#### What the task requires:
Only these lines of the data below are wanted: the one with "13: (301, 31, 31.42)", the one with "35: (598, 32, 36.66)", and any lines between them, each repeated exactly.

#### Provided material:
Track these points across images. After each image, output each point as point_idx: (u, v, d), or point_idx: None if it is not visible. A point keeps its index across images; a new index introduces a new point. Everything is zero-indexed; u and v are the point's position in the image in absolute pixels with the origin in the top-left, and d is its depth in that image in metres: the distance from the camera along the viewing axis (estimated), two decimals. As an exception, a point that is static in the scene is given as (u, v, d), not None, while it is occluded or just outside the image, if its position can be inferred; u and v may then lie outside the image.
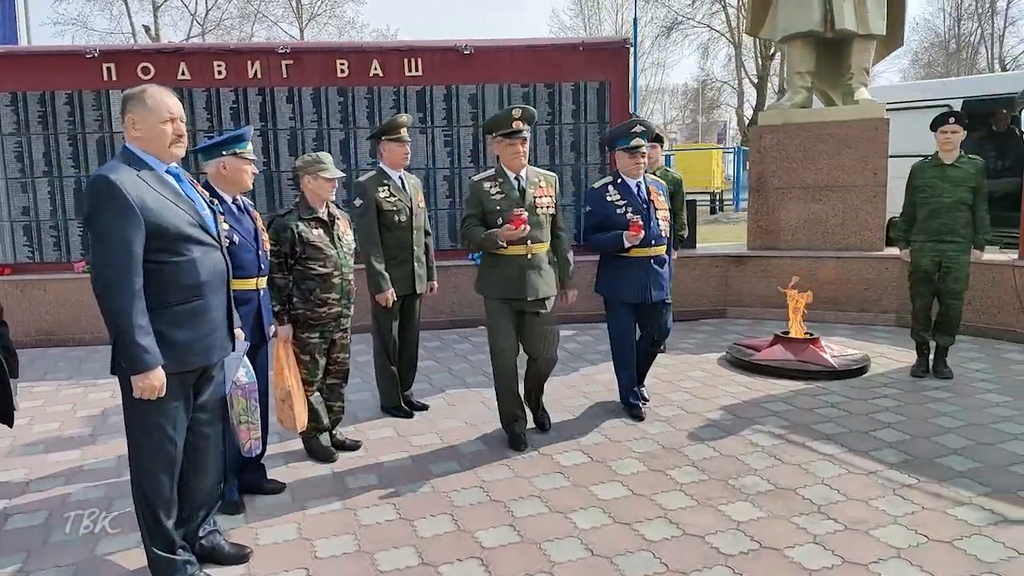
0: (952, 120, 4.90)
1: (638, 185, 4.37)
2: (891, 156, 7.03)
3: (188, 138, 2.64)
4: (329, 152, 4.89)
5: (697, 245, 7.81)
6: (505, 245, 3.84)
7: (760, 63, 30.42)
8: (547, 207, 4.00)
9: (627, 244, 4.19)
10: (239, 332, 2.87)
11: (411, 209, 4.59)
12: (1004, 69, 33.25)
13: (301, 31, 31.42)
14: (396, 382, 4.74)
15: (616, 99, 7.48)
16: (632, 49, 7.62)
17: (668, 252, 4.56)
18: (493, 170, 3.96)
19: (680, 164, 22.20)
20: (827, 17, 7.07)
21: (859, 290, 6.86)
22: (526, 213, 3.79)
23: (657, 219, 4.34)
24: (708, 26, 32.84)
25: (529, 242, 3.89)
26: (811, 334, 5.49)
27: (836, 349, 5.45)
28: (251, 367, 2.99)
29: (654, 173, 5.97)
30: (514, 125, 3.83)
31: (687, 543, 2.99)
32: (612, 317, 4.47)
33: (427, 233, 4.82)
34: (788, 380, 5.11)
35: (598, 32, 36.66)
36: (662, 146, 6.22)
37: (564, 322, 5.92)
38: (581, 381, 5.33)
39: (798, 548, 2.92)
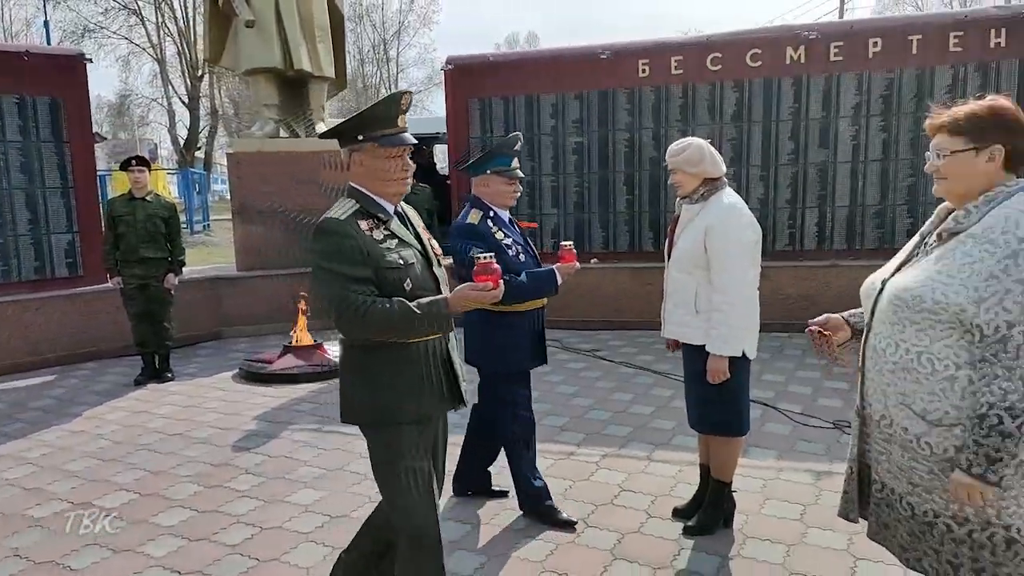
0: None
1: (510, 219, 3.37)
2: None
3: None
4: None
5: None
6: None
7: (190, 84, 30.16)
8: (440, 253, 2.42)
9: (561, 280, 3.16)
10: None
11: None
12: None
13: None
14: None
15: (74, 116, 6.86)
16: (88, 63, 7.05)
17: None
18: (353, 202, 2.21)
19: (122, 185, 20.51)
20: (286, 57, 7.85)
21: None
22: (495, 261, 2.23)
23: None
24: (127, 39, 30.94)
25: None
26: (317, 341, 6.18)
27: (338, 351, 6.26)
28: None
29: (144, 199, 5.82)
30: (400, 122, 2.22)
31: (268, 535, 3.30)
32: (511, 394, 3.33)
33: None
34: (306, 383, 5.70)
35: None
36: (150, 169, 6.04)
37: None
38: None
39: (361, 510, 3.52)
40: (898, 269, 1.94)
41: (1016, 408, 1.66)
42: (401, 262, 2.18)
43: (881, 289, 1.94)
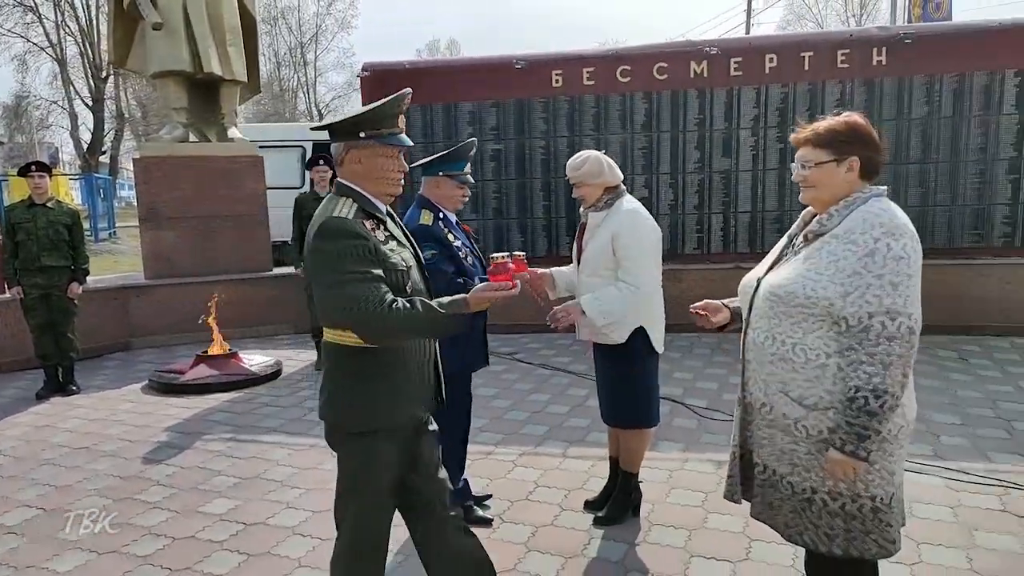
0: (322, 162, 6.16)
1: (456, 221, 3.36)
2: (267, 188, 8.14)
3: None
4: None
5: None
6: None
7: (94, 85, 28.80)
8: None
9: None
10: None
11: None
12: (321, 114, 39.63)
13: None
14: None
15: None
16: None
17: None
18: (351, 201, 2.12)
19: (20, 191, 19.39)
20: (195, 59, 7.68)
21: (259, 307, 7.72)
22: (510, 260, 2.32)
23: None
24: (23, 37, 29.28)
25: None
26: (231, 350, 6.07)
27: (254, 359, 6.17)
28: None
29: (45, 205, 5.59)
30: (400, 122, 2.20)
31: (181, 545, 3.26)
32: (461, 393, 3.34)
33: None
34: (220, 393, 5.60)
35: None
36: (51, 174, 5.79)
37: None
38: None
39: (277, 516, 3.52)
40: (771, 268, 2.14)
41: (879, 389, 1.86)
42: (404, 264, 2.14)
43: (757, 287, 2.14)
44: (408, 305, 2.02)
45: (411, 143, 2.24)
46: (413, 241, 2.31)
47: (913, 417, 2.02)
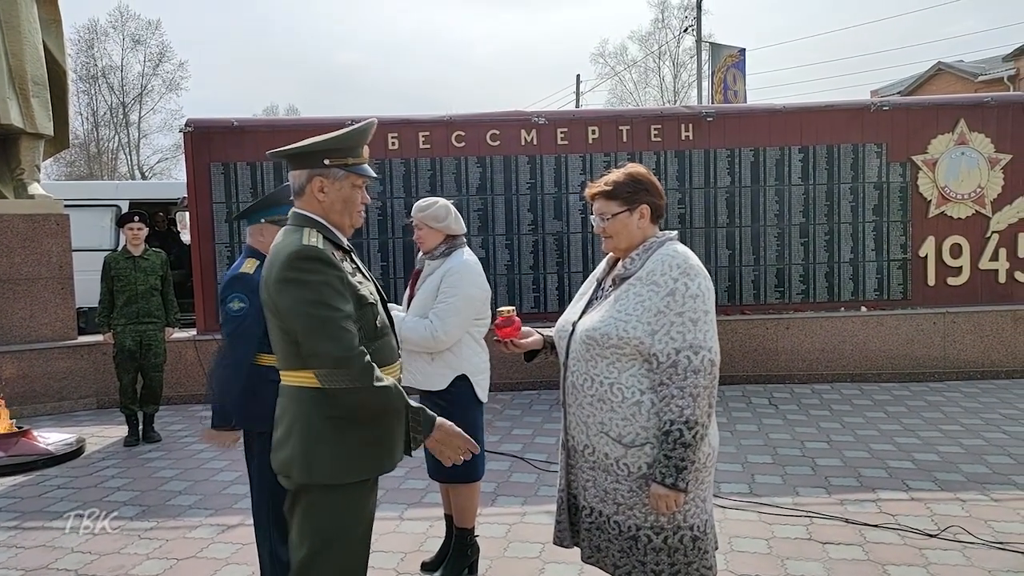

#### Output:
13: (301, 31, 31.42)
14: (396, 382, 4.74)
15: (616, 99, 7.48)
16: (632, 49, 7.62)
17: (668, 252, 4.56)
18: (493, 170, 3.96)
19: (680, 164, 22.20)
20: (827, 17, 7.07)
21: (859, 290, 6.86)
22: (526, 213, 3.79)
23: (657, 219, 4.34)
24: (708, 26, 32.84)
25: (529, 242, 3.89)
26: (811, 334, 5.49)
27: (836, 349, 5.45)
28: (251, 367, 2.99)
29: (654, 173, 5.97)
30: (514, 125, 3.83)
31: (687, 543, 2.99)
32: (612, 317, 4.47)
33: (427, 233, 4.82)
34: (788, 380, 5.11)
35: (598, 32, 36.66)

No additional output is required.